Bahkan beberapa perusahaan besar berupaya mendirikan perusahaan baru atau
mengakuisisi perusahaan yang telah ada untuk menggantikan fungsi para pemasok.
Keadaan tersebut melanggar etika bisnis, karena etika yang benar adalah
mendorong perkembangan para pemasok yang dalam jangka panjang akan
menguntungkan perusahaan yang bersangkutan.
3.
Merusak
lingkungan. Untuk memaksimumkan keuntungan, masih banyak pengusaha yang
cenderung menggunakan input yang yang merusak lingkungan alam. Terutama hal ini
terjadi pada sektor usaha dan industri yang berorientasi pada bahan baku dari
alam. Selain itu juga proses produksi yang menghasilkan limbah industri yang
mencemari lingkungan. Ambisi para pengusaha ini melanggar etika bisnis karena
keuntungan yang didapatkan diperoleh dengan mengorbankan lingkungan hidup. Hal
ini berarti bahwa keuntungan yang diperolehnya didapat atas korban dari
masyarakat lainnya.
4.
Merugikan
konsumen. Akibat ambisi pengusaha untuk mendapatkan keuntungan yang
sebesar-besarnya, masih banyak pengusaha yang merugikan konsumen, antara lain
dengan menurunkan kualitas barang dan jasa yang dihasilkan di bawah standar,
pengiriman barang yang lambat, dan menaikkan harga barang di atas norma-norma
kewajaran. Di dalam etika bisnis hal-hal tersebut melanggar moralitas usaha.

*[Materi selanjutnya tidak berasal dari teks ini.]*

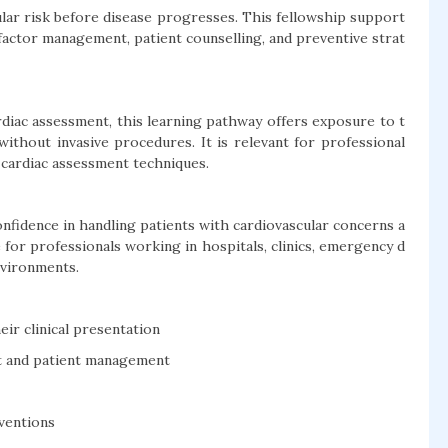
lar risk before disease progresses. This fellowship support
-factor management, patient counselling, and preventive strat
diac assessment, this learning pathway offers exposure to t
without invasive procedures. It is relevant for professional
cardiac assessment techniques.
nfidence in handling patients with cardiovascular concerns a
le for professionals working in hospitals, clinics, emergency d
nvironments.
ir clinical presentation
t and patient management
rventions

Selain itu, penyampaian output hasil usaha kepada para konsumen sering
dilaksanakan melalui pedagang perantara atau pengecer untuk memperluas jaringan
distribusi. Tindakan akuisisi jaringan pengecer (retailer) untuk kepentingan
produsen akan membunuh pedagang eceran dan hal ini melanggar etika bisnis.
5.
Membohongi
bank dan lembaga pembiayaan lain. Masih banyak para konsultan yang dalam
membuat appraisal cenderung menyatakan feaseable, walaupun sebenarnya
tidak demikian. Masih banyak penilai yang menaikkan nilai aset yang bertujuan
untuk mendapatkan lebih banyak kredit. Masih banyak para akuntan yang tidak
jujur. Dengan hal-hal tersebut, maka bank dengan tanpa penelitian seksama
memberikan kredit melebihi dari yang seharusnya. Hal inipun merupakan tindakan
perusahaan yang melanggar etika bisnis.
Hal-hal di atas merupakan contoh
kegiatan yang cenderung melanggar etika bisnis . namun demikian, pada saat ini
tidak boleh pesimis dengan kemampuan etika dan moral sebagian pengusaha kita
yang berambisi untuk bisnis yang halal dan berkah. Mereka sebagai pengusaha
yang patriotik mengajak dan memperingatkan para pengusaha lainnya untuk selalu
berlaku etis dan moralis. Asosiasi pengusaha seperti KADIN dapat menjadi pendorong ke arah pelaksanaan etika dan moral
usahawan yang lebih baik untuk itu perlu adanya reorientasi baru di mana para
pimpinan harus memahami etika dan moral bisnis yang memadai.